• SUPPLIED PASSAGE:
Friday, June 20, 2008

Travel sunrises and sunsets

Now the experts tell us that people are the most popular subject for photography, but I'm willing to take a bet that sunrises and sunsets are pretty high up there in the top rankings.

The thing with a sunrise (or sunset) is - they pretty much look the same all over the world. The sun that is. If all you have in your sunset photo is a bright ball and some sky then you haven't got a travel photo. You've got a nature photo.

There's nothing wrong with that of course, but seeing as this is a blog about travel photography and not nature photography per se I thought I'd run through some things you can do to make a travel sunset.

The clue is what you put in the foreground. Because the sun and the bright orange sky are so bright compared to everything around them, usually anything you put in the foreground will turn into a silhouette. Rather like our frames that we talked about a couple of months ago.

In a sense our silhouettes are frames, although in this case they don't have to be at the edges of the pictures, they can be anywhere. But just like our frames, in order for them to be relevant they have to be travel-related.

In other words they need to tell people exactly where you're watching the sunset from. You could put anything in there - the roof of a temple, profile of a famous statue, unique fishing boat. Whatever, as long as it can be used as a visual location clue.

The photo above is a bit of a tricky one. The birds are a bit hard to see at this small size but they are Marabou Storks which are a species of bird found in Africa. This photo was taken in the Serengeti National Park in Tanzania. If they'd been in an Umbrella Acacia tree it would have been perfect but alas it was not to be! :)

In terms of exposing a sunrise or sunset you have a number of choices depending on how bright or dark you want everything around the sun. If you take an exposure reading directly off the brightest part of the sun everything else will turn black! Not usually a good look but it will give you a cracker red sun (but not much else!)

• DIRECTIVE 1:
Write out the travel sunsets blog post above in full, word for word.

• GIVEN INFORMATION:
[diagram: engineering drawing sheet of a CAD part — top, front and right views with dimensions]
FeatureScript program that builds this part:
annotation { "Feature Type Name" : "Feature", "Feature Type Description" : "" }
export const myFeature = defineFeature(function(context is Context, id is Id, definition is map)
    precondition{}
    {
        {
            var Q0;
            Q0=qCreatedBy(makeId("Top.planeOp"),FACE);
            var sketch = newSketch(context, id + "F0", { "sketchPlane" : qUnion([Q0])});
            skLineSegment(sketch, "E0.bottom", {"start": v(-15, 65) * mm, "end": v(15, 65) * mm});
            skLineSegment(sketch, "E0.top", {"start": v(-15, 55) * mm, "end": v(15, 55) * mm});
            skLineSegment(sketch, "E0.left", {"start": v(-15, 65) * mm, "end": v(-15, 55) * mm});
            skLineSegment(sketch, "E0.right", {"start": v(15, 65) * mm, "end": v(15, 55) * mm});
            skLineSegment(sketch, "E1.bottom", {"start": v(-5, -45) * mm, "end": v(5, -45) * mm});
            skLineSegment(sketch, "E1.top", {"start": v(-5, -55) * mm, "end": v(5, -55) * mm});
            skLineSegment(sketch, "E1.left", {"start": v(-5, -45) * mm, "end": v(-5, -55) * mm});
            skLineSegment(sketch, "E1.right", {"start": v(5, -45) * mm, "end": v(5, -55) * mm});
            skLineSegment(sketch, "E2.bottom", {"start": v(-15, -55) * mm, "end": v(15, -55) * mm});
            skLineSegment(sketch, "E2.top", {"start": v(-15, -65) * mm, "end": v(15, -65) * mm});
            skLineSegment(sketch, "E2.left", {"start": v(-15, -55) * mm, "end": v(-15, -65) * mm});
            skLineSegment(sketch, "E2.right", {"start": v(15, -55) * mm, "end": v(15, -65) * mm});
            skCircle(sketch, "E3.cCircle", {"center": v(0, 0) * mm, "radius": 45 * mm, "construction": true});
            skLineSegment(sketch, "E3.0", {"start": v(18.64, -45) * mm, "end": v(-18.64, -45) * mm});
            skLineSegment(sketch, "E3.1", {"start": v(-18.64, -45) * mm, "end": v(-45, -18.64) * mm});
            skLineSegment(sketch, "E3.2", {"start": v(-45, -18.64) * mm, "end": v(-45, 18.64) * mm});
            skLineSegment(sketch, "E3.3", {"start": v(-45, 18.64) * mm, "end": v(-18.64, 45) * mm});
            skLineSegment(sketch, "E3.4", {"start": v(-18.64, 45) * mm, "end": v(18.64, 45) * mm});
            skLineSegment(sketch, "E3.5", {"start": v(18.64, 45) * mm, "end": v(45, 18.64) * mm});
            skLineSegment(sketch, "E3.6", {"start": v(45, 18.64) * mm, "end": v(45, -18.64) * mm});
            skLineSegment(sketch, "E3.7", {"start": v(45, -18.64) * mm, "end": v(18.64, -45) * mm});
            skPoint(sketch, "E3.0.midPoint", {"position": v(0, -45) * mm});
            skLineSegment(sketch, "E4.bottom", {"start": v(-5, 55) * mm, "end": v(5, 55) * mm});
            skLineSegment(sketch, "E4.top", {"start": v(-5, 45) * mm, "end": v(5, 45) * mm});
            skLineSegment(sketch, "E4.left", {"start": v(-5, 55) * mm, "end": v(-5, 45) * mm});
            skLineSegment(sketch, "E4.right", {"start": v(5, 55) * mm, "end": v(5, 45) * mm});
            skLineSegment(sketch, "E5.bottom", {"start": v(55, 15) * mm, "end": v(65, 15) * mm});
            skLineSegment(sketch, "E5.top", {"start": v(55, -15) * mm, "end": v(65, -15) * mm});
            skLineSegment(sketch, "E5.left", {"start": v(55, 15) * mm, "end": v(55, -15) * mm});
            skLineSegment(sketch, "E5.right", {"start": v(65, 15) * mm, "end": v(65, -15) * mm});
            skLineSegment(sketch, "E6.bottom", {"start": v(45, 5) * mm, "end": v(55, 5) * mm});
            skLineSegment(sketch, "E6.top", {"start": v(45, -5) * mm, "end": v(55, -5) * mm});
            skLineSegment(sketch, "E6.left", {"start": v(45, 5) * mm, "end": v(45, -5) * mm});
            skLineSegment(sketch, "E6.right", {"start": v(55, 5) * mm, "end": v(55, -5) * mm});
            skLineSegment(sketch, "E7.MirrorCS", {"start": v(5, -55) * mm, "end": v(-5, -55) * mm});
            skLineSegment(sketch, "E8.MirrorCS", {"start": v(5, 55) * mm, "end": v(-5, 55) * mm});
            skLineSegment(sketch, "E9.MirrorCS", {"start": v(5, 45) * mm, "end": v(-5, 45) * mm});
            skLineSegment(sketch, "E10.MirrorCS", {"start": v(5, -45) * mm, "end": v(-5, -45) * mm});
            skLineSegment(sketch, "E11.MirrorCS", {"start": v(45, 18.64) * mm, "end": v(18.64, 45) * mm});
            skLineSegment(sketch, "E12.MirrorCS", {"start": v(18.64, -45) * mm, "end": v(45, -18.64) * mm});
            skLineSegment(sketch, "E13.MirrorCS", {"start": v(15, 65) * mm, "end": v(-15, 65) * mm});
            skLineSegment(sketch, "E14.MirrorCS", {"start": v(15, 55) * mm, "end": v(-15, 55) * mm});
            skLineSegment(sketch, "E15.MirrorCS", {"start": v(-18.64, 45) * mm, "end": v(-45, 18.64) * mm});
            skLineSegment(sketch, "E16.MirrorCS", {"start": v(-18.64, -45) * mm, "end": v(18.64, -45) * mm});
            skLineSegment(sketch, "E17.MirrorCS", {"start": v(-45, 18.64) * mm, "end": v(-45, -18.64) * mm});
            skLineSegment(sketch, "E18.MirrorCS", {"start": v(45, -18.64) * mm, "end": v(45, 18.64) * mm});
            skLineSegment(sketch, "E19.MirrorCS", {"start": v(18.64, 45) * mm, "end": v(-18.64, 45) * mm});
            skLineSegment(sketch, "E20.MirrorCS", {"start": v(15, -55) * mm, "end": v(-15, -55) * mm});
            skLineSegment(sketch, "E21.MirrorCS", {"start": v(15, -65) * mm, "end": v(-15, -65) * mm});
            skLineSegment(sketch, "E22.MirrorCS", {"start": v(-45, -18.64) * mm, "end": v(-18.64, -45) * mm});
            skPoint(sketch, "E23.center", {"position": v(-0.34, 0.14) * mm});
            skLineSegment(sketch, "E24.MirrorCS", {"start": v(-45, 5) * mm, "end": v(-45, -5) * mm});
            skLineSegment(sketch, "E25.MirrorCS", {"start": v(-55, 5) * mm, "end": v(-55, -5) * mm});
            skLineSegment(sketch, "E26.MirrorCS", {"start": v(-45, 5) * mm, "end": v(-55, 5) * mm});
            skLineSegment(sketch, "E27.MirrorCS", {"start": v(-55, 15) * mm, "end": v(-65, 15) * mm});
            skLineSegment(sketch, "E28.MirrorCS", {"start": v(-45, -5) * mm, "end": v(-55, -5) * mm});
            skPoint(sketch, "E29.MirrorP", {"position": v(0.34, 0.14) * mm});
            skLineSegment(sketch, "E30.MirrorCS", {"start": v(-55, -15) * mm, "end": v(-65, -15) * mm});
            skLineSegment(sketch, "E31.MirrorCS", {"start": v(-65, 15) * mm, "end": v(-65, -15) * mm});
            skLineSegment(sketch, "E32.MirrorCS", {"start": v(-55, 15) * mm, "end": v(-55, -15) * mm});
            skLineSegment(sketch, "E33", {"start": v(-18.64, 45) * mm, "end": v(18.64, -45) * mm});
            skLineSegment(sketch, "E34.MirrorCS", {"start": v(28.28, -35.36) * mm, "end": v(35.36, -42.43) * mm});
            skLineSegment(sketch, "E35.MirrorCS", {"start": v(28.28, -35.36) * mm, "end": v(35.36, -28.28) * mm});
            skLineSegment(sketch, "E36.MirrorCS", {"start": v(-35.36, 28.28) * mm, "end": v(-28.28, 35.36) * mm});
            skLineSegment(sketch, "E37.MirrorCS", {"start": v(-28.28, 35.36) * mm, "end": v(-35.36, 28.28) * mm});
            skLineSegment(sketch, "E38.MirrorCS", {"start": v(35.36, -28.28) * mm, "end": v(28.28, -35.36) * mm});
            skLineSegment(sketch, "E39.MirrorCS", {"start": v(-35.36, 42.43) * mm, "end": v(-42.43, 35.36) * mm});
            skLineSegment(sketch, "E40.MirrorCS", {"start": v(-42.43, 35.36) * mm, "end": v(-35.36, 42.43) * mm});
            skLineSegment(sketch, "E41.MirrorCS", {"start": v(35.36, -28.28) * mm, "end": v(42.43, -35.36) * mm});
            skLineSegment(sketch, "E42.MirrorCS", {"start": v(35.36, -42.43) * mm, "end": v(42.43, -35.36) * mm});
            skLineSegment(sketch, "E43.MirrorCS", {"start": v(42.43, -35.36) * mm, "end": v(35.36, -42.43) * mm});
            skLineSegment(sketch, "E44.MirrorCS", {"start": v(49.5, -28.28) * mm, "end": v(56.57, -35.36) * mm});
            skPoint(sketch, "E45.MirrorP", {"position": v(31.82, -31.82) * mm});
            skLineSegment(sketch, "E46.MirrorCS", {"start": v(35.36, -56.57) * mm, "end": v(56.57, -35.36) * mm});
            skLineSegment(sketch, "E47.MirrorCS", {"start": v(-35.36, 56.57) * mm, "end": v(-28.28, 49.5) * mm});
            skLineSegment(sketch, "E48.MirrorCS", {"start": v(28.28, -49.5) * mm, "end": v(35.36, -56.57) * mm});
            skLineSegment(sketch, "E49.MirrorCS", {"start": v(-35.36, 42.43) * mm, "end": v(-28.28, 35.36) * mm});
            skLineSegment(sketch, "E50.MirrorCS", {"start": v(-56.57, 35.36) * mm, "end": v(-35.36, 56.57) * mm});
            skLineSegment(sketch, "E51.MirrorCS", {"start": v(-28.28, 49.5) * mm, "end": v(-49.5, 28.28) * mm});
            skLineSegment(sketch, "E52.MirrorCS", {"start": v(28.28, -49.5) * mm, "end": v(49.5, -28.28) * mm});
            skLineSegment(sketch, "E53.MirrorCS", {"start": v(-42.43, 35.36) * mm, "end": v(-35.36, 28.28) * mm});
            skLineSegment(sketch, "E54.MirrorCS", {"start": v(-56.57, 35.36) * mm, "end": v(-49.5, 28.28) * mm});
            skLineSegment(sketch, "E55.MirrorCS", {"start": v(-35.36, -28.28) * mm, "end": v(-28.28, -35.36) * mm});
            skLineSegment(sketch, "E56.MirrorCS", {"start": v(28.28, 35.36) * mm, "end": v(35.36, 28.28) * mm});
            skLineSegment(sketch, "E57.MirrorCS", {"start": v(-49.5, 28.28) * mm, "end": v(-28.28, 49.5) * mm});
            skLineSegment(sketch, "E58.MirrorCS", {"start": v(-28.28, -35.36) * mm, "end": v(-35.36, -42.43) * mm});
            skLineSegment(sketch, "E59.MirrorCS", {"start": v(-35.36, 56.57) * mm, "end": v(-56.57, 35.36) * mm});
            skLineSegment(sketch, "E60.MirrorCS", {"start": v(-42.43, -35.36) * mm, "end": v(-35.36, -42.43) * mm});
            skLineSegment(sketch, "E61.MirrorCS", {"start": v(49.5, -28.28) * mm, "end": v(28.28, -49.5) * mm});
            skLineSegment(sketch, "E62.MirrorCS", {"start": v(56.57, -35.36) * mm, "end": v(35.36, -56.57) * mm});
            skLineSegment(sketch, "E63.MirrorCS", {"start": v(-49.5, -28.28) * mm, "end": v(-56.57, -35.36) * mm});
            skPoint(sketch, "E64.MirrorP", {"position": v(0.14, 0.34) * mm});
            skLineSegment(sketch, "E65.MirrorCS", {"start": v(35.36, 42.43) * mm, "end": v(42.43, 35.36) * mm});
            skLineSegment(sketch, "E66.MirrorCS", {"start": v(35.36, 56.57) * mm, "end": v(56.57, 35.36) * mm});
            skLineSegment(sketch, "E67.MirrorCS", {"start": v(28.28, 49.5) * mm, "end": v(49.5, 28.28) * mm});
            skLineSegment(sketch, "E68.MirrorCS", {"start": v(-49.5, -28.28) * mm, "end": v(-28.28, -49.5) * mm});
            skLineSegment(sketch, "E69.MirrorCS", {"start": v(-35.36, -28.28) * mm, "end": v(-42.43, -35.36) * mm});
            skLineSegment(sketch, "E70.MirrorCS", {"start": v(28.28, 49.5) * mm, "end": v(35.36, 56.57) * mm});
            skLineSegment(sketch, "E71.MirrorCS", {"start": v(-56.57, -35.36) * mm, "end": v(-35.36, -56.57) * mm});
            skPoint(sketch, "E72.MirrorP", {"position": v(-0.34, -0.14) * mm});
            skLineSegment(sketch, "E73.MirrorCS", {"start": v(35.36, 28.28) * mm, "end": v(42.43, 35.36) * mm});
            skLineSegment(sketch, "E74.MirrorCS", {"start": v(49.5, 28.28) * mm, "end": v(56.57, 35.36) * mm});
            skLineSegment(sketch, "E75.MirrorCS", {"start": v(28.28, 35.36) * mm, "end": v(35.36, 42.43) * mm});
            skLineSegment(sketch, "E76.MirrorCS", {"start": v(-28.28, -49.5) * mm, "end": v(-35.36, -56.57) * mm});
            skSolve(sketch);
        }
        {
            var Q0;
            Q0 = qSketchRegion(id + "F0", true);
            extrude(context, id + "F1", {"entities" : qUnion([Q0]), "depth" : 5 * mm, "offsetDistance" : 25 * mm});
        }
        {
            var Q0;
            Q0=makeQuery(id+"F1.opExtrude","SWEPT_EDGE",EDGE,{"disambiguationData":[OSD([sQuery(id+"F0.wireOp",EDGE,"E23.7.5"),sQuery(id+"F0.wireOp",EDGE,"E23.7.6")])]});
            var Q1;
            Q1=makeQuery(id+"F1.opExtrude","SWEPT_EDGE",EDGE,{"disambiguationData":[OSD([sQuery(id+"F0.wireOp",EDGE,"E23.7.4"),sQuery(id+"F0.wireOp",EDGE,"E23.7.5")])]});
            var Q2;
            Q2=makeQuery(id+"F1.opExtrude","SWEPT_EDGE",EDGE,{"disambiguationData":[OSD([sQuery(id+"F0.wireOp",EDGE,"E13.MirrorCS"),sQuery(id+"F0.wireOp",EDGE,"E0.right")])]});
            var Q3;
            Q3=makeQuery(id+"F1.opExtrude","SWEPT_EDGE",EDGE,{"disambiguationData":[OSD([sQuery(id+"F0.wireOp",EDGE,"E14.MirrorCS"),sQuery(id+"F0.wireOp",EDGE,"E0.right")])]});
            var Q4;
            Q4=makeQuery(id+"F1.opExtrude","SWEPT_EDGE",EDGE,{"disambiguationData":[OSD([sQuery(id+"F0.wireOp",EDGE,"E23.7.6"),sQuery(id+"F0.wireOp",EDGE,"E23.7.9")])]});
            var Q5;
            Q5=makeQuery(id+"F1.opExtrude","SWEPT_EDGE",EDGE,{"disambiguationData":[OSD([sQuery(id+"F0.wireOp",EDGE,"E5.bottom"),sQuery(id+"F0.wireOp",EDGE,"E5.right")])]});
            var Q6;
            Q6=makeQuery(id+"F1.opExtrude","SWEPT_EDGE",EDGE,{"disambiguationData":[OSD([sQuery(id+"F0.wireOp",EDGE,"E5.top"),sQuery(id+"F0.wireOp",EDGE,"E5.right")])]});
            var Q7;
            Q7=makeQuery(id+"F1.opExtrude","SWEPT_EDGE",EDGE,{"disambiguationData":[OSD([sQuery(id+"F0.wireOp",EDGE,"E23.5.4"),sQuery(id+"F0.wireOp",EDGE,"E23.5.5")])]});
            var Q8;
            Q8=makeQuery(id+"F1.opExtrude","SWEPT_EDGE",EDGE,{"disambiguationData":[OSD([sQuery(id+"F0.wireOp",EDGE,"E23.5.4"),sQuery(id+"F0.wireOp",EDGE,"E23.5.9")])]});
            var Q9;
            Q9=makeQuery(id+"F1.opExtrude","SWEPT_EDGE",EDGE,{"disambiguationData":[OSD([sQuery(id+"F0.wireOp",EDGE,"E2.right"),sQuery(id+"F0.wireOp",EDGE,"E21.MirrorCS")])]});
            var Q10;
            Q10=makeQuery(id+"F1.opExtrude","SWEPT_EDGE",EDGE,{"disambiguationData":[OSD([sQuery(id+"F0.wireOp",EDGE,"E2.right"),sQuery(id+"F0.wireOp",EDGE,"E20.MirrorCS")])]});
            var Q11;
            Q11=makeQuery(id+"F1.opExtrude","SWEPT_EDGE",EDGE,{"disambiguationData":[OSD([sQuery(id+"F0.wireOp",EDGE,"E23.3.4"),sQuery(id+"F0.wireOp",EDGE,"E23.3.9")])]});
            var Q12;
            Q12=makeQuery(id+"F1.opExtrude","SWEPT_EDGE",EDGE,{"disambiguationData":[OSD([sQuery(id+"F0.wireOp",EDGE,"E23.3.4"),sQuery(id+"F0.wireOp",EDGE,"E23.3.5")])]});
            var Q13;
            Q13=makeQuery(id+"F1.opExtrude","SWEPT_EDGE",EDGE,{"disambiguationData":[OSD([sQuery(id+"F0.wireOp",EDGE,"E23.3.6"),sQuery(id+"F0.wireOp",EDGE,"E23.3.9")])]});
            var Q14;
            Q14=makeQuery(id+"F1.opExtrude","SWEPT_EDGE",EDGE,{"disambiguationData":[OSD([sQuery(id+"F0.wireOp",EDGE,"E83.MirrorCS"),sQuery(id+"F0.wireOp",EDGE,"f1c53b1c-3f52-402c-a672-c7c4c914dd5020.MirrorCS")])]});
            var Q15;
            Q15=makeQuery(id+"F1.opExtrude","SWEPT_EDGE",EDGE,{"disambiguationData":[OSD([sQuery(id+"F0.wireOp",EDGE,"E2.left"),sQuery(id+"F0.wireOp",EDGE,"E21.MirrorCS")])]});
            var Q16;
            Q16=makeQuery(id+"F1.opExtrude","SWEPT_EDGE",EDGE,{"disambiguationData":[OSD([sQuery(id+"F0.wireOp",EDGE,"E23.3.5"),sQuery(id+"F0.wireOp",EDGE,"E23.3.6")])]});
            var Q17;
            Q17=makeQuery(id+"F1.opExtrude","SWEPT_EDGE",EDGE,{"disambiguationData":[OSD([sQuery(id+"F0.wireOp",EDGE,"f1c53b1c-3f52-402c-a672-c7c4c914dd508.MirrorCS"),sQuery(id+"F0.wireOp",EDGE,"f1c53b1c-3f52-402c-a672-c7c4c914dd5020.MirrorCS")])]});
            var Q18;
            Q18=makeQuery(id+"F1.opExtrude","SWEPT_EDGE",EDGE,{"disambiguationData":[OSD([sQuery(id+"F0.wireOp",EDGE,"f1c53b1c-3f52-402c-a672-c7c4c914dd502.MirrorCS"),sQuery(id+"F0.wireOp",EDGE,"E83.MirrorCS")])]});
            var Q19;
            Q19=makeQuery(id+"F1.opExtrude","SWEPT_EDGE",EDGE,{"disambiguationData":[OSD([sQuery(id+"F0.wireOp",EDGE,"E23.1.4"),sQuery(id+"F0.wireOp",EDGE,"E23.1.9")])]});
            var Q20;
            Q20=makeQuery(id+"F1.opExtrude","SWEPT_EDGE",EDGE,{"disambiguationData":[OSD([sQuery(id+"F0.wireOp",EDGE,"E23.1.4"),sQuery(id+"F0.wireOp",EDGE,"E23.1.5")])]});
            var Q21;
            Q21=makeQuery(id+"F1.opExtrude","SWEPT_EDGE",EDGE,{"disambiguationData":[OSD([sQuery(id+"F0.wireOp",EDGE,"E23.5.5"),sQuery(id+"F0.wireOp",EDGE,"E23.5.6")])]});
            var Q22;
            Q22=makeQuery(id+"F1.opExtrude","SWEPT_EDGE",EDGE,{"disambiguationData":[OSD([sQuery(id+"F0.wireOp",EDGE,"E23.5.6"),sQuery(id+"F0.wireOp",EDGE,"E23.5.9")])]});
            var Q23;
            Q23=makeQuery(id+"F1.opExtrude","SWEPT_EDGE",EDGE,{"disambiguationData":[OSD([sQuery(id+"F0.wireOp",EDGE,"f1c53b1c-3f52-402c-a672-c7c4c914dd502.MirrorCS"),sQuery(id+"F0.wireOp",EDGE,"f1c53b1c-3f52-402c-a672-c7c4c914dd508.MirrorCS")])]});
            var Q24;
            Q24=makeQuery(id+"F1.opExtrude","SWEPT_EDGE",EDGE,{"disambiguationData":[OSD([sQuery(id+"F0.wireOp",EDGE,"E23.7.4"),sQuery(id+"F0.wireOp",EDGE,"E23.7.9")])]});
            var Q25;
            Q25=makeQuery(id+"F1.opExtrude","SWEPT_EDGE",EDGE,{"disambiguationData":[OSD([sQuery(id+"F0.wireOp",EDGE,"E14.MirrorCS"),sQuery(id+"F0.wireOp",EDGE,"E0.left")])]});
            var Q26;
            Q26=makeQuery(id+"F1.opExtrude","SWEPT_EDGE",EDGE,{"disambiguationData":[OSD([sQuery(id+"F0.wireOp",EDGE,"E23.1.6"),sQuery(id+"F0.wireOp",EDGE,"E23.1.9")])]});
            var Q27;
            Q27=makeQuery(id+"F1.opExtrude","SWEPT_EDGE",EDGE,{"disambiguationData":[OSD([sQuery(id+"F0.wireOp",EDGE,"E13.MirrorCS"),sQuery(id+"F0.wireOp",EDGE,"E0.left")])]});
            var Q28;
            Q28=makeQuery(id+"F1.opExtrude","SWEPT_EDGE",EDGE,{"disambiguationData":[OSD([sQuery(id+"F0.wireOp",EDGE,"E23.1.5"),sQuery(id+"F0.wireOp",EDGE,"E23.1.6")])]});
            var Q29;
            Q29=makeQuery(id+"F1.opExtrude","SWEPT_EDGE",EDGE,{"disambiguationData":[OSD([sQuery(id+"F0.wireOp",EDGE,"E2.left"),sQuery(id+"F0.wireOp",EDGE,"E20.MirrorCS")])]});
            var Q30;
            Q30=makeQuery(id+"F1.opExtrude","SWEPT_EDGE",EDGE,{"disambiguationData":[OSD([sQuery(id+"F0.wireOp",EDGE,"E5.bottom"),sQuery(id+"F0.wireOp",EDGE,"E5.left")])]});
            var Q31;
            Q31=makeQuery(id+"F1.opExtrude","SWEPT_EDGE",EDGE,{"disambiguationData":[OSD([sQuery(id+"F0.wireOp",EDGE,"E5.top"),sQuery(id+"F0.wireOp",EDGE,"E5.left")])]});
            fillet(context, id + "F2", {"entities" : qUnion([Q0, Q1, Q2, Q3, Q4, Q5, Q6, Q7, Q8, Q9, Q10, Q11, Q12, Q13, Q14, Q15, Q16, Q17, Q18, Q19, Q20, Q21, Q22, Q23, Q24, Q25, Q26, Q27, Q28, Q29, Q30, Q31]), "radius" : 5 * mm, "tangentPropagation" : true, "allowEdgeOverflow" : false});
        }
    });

• DIRECTIVE 2:
List every line in the rows above that contains the string "part". Case counts.

• FULL SOLUTION 1:
Friday, June 20, 2008

Travel sunrises and sunsets

Now the experts tell us that people are the most popular subject for photography, but I'm willing to take a bet that sunrises and sunsets are pretty high up there in the top rankings.

The thing with a sunrise (or sunset) is - they pretty much look the same all over the world. The sun that is. If all you have in your sunset photo is a bright ball and some sky then you haven't got a travel photo. You've got a nature photo.

There's nothing wrong with that of course, but seeing as this is a blog about travel photography and not nature photography per se I thought I'd run through some things you can do to make a travel sunset.

The clue is what you put in the foreground. Because the sun and the bright orange sky are so bright compared to everything around them, usually anything you put in the foreground will turn into a silhouette. Rather like our frames that we talked about a couple of months ago.

In a sense our silhouettes are frames, although in this case they don't have to be at the edges of the pictures, they can be anywhere. But just like our frames, in order for them to be relevant they have to be travel-related.

In other words they need to tell people exactly where you're watching the sunset from. You could put anything in there - the roof of a temple, profile of a famous statue, unique fishing boat. Whatever, as long as it can be used as a visual location clue.

The photo above is a bit of a tricky one. The birds are a bit hard to see at this small size but they are Marabou Storks which are a species of bird found in Africa. This photo was taken in the Serengeti National Park in Tanzania. If they'd been in an Umbrella Acacia tree it would have been perfect but alas it was not to be! :)

In terms of exposing a sunrise or sunset you have a number of choices depending on how bright or dark you want everything around the sun. If you take an exposure reading directly off the brightest part of the sun everything else will turn black! Not usually a good look but it will give you a cracker red sun (but not much else!)

• FULL SOLUTION 2:
[diagram: engineering drawing sheet of a CAD part — top, front and right views with dimensions]
FeatureScript program that builds this part:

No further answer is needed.